The Midwest has also experienced rising temperatures, while parts of the Southeast have begun to experience cold waves and winter storms that have increased in intensity and frequency. Extreme droughts have occurred in California and in the Southwest, Mauro explained.
“We know that, largely, the effects of climate change are due to the greenhouse gas emissions that come from many of the developed countries, including the United States,” Mauro said. She then presented data from the U.S. Environmental Protection Agency regarding the sources of greenhouse emissions.
“Transportation makes up the largest amount at 29 percent, which includes fossil fuels for cars, trucks, airplanes, and ships,” Mauro said. “Followed by electricity, which generates the second largest share of greenhouse gas emissions. About 62 percent of our electricity comes from burning fossil fuels, mostly coal and natural gas.”
These greenhouse gas emissions cause climate pressure changes, increasing the temperature and creating more extreme weather patterns and rising sea levels that result in extreme types of precipitation, flooding and snowstorms, according to Mauro.
Exposure pathways include heat waves, air pollution, water contamination, and the lack of potable water worldwide, Mauro said. It is one of the biggest health concerns, particularly for undeveloped countries.
“In my community, we had more yellow jackets this summer,” Mauro said. “Usually, you have one major nest. We had multiple major nests, not only at our house, but in our neighborhood. That’s a change which then can lead to increasing allergens from the pollen and insect bites.”

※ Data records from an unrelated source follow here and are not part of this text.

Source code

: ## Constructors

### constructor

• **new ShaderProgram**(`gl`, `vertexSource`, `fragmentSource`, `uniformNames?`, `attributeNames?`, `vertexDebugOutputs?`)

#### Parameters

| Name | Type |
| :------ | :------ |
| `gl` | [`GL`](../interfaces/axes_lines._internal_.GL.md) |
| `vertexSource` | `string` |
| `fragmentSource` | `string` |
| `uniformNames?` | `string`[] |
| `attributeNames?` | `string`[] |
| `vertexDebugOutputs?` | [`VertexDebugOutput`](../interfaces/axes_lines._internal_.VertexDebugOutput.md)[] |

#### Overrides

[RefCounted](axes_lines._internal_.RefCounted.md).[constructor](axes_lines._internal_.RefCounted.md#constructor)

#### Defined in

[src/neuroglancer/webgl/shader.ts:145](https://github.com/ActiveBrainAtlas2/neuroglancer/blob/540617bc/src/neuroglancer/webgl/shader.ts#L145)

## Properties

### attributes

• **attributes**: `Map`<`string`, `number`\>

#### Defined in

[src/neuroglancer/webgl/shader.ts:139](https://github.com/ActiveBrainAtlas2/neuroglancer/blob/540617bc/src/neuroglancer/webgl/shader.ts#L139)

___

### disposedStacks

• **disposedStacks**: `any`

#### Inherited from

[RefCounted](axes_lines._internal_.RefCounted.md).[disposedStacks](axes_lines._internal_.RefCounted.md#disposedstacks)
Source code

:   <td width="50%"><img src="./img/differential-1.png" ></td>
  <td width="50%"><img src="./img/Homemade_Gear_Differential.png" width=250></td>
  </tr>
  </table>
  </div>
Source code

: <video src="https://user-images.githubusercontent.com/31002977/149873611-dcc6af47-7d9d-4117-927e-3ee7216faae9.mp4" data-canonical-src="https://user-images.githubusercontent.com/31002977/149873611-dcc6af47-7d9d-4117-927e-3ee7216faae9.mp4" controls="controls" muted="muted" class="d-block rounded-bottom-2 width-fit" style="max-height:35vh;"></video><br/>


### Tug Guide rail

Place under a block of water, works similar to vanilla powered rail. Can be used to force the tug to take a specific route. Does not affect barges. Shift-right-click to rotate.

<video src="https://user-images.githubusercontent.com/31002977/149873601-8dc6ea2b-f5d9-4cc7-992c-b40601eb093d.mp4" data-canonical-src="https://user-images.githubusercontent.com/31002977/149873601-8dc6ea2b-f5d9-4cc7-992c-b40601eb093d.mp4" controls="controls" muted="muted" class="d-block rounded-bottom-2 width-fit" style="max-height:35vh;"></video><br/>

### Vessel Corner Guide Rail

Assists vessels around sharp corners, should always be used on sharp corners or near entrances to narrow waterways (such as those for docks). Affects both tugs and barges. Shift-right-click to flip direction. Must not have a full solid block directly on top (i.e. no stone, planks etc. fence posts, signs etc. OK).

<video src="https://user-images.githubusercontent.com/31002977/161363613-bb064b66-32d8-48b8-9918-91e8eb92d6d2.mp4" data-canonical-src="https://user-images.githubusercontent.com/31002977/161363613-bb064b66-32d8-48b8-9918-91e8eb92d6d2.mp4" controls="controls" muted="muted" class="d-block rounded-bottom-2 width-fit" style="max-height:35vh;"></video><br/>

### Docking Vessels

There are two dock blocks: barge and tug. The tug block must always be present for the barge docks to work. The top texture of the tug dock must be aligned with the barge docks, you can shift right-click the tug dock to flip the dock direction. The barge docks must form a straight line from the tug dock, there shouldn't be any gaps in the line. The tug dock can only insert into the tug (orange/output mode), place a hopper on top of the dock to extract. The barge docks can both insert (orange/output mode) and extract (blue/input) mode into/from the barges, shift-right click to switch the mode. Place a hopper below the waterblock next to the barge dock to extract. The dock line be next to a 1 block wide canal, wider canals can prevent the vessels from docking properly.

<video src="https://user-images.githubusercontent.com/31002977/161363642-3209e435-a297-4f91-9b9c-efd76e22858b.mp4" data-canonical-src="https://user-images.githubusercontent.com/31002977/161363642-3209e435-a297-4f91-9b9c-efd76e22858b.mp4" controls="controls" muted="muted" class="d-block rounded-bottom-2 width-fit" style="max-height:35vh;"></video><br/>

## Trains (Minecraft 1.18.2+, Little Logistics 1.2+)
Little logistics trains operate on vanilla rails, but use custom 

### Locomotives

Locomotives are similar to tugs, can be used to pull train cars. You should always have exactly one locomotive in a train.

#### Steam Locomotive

Other health consequences of climate change include heat stroke, heat stress, respiratory diseases, increases in asthma, cardiovascular and stroke disease, Mauro explained. “Mental health is a real impact of climate change. Stress from the impacts on the climate cause worsening mental health and depression. We see, as well, an increase in violence in areas where there’s extreme heat.”
Consequences of climate change are seen in low income communities who have physical and mental illness risk due to flooding and crowded shelter conditions.
“We see it in terms of communities of color who are risk prone to facing cumulative exposure to multiple pollutants,” Mauro said. “Rural areas are also at risk for having disparities.”
“Upstream, you need to plan, and downstream, you need to implement comprehensive disaster management and help improve resilience for people with limited resources,” Mauro said.